COMMENT ON TRAITE LA QUESTION DU SANS-ABRISME À LA RÉUNION
Trois fois par semaine, Nadia Malagouen mobilise une équipe de bénévoles pour nourrir et aider les sans-abris de Saint-Leu. Cet élan alternatif se substitue aux pouvoirs publics pour lutter contre la misère extrême.
« Sans association, sans argent, sans politique ! » Nadia Malagouen a le verbe haut. Elle occupe l’espace sonore sur le perron de la salle polyvalente à l’arrière de la Poste de Saint-Leu ce mercredi matin entre 8h et 9h. Ça grouille autour d’elle. Jean-Claude, de la charcuterie éponyme, lui apporte des sacs de saucisses et du boudin. Une dame débarque avec du riz. Une autre avec du pain. Josie prépare le poulet pour les sandwiches.
Autour du buffet garni de victuailles une quinzaine de sans-abris — ou de personnes en grande précarité — se partagent le « petit-déj ». Ils et elles en profitent pour aller aux toilettes, prendre une douche avec de l’eau chaude « une banalité pour les gens qui ont une maison, un parcours du combattant pour ceux qui n’en ont pas », remarque Nadia.Il en est ainsi tous les mercredis et vendredis. Les dimanches, c’est carrément un repas qui est servi à côté du « pont rouge » et qui peut attirer une quarantaine de personnes dans le besoin.
Une heure intense
« Dimanche 11 février, il y aura les coiffeurs de Koulér lo kér et l’humoriste Ruddy Cabbix », annonce Nadia. Sa page Facebook se visite comme l’album-photos de quatre années d’entraide au profit des sans-abris de Saint-Leu. En plus de la collation matinale, elle distribue des couvertures et un peu de charcuterie. En une heure chrono, la séance de partage est un intense moment d’échange puis chacun reprend son chemin, son histoire… que l’on devine douloureuse.
Cette visite saint-leusienne survient après le bilan humain inacceptable du passage du cyclone Belal. 3 SDF morts dans les rues de La Réunion à cause des intempéries, c’est, rapporté à un pays comme la France, 300 morts en une tempête. Nadia Malagouen a été choquée par la légèreté, voire l’indifférence, avec laquelle ce drame a été traité.

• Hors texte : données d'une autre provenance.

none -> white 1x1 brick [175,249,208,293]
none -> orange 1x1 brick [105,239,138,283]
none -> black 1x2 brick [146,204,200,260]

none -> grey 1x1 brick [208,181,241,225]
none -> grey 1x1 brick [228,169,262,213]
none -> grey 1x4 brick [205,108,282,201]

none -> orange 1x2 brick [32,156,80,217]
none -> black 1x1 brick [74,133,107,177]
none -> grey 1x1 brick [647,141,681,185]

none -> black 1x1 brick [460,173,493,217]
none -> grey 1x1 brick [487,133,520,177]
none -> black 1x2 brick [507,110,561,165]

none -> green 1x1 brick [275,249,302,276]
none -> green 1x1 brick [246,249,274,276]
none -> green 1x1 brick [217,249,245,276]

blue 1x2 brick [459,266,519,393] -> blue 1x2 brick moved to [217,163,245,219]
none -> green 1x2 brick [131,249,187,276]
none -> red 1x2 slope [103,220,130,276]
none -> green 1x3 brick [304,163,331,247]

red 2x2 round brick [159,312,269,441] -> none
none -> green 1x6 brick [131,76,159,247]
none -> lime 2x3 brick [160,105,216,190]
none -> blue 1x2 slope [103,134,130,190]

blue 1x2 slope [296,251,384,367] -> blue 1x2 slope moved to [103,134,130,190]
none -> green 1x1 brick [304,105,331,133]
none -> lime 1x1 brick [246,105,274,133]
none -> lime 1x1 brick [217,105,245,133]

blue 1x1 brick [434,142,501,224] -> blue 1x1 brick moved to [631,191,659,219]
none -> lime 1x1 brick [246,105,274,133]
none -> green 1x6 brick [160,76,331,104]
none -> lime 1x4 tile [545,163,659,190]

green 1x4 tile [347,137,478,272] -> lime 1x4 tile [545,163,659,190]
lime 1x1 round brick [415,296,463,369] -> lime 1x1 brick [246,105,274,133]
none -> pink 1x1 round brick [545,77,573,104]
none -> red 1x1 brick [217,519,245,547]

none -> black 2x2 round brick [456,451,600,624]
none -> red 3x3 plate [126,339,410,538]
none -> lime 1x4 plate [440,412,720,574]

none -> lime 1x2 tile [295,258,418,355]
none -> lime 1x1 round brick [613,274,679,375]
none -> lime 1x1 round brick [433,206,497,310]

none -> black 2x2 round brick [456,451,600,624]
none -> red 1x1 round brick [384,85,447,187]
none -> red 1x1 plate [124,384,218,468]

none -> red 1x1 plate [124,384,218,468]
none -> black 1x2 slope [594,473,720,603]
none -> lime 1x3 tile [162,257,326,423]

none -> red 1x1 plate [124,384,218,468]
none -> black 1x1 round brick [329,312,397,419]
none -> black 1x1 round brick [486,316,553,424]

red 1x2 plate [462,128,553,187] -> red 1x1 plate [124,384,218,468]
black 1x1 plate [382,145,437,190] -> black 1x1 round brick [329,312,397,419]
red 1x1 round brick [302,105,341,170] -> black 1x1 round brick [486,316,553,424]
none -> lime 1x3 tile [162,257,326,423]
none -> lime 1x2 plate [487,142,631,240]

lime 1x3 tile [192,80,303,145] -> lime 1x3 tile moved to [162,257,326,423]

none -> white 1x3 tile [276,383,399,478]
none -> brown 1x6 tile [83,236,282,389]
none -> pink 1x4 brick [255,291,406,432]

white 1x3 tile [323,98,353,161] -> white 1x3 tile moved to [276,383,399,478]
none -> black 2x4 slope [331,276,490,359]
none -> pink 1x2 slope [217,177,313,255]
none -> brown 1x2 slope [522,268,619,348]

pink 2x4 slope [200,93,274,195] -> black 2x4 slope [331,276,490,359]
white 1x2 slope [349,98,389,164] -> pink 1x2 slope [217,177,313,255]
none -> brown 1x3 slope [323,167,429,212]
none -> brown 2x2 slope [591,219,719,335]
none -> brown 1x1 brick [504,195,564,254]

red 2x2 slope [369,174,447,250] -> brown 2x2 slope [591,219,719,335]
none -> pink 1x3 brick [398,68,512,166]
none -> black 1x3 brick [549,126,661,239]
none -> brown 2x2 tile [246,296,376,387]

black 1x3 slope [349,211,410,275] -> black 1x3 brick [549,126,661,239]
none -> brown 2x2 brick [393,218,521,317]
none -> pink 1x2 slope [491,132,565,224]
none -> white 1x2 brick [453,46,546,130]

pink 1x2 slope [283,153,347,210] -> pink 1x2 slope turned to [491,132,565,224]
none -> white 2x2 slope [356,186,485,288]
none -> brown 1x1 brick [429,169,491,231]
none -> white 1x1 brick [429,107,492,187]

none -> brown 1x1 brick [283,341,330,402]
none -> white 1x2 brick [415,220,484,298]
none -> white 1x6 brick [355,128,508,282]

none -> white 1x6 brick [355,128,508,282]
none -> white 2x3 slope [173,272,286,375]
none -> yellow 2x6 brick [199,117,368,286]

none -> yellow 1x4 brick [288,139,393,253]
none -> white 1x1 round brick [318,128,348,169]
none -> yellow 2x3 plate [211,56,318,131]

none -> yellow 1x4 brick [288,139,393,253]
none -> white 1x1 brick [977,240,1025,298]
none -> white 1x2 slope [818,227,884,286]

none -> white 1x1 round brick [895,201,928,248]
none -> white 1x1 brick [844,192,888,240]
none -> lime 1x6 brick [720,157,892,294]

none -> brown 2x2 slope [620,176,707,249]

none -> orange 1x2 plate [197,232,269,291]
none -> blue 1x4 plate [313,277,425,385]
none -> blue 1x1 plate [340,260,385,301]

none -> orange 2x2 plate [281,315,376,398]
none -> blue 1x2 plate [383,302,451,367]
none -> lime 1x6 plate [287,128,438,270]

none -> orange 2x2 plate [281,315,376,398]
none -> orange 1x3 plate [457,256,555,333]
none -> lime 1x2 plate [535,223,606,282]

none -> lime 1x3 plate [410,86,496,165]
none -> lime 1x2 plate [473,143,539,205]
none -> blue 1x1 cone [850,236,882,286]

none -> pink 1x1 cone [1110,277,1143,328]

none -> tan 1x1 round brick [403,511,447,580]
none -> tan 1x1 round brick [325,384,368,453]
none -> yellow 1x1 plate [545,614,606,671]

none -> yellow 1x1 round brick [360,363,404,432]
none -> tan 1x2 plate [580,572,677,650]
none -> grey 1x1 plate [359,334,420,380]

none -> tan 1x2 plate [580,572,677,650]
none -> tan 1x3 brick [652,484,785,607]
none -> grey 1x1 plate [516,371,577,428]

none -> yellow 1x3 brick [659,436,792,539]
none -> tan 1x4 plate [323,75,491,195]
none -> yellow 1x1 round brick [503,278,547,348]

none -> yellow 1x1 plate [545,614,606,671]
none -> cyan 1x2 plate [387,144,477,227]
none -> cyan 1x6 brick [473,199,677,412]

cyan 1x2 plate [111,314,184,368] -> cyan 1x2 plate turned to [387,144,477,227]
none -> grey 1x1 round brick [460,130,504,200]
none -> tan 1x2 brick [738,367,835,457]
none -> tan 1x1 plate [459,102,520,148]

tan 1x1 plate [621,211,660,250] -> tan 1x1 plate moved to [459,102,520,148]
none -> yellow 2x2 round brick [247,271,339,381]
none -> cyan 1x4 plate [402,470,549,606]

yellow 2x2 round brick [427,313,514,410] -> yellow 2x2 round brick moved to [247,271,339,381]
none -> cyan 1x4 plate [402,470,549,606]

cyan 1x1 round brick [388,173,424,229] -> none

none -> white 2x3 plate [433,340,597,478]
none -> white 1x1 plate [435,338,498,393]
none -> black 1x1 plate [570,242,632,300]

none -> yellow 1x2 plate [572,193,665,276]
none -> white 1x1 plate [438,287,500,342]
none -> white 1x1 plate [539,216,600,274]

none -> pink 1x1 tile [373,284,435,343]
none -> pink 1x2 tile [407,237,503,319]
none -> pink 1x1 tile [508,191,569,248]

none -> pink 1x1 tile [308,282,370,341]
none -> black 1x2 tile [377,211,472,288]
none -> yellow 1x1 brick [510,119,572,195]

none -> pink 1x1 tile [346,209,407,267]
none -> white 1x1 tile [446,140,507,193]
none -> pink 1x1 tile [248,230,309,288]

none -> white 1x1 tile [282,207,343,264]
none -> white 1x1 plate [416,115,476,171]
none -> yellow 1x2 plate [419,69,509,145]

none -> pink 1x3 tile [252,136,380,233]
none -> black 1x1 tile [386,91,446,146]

Son initiative — qu’elle mène évidemment avec une équipe de bénévoles au grand coeur — montre que les pouvoirs publics ne répondent pas aux besoins des populations les plus précaires. La mission est certes compliquée tant les trajectoires cassées des sans-abris empruntent des chemins tortueux. Ça demande un investissement énorme. Avec sa forte personnalité Nadia arrive à gérer toute la bande « sans (se) laisser marcher sur les pieds ».
Sans aide publique
« Qu’est ce qui me motive? », s’exclame-t-elle. « La misère ! Je ne supporte pas qu’on ne fasse rien. Je les ai vus dans la rue. Je les ai aidés… C’est tout ! » Mère de 4 enfants, elle a habité dans différents pays. A chaque fois, elle s’est investie contre la grande pauvreté. En plus d’organiser des moments de partage, elle accompagne chaque sans-abri. « Je les connais tous. Je sais par où ils sont passés. Si je te le disais, ça te ferait pleurer. Tu peux dire en tout cas qu’en quatre ans, nous en avons sauvé 37, nous les avons sortis de la rue. » Puis elle confie : « Il y en a aussi 5 qui sont morts… »
La colère n’est jamais loin. Elle apparaît discrètement entre les nombreux remerciements qu’elle publie sur sa page Facebook. Elle déplore par exemple l’attitude du maire de Saint-Leu et des élus en général qui préfèreraient cacher la misère sous le tapis. Tout est dit dans son mode de fonctionnement : « Sans association, sans argent, sans politique ! »
« En quatre ans on n’a pas accepté un euro et on arrive à nourrir tout le monde trois fois par semaine », conclut-elle. « Il faut croire qu’il y a une intervention divine. A chaque fois que nous manquons de quelque chose il y a quelqu’un qui nous fait un don de nourriture ou nous donne un coup de main ». Et de citer les généreux.ses : Sandrine, Aurélien, Josie, la charcuterie Jean-Claude, la boulangerie la Vanilleraie, Sandra… Depuis le début de cette aventure plus de mille personnes ont donné la main.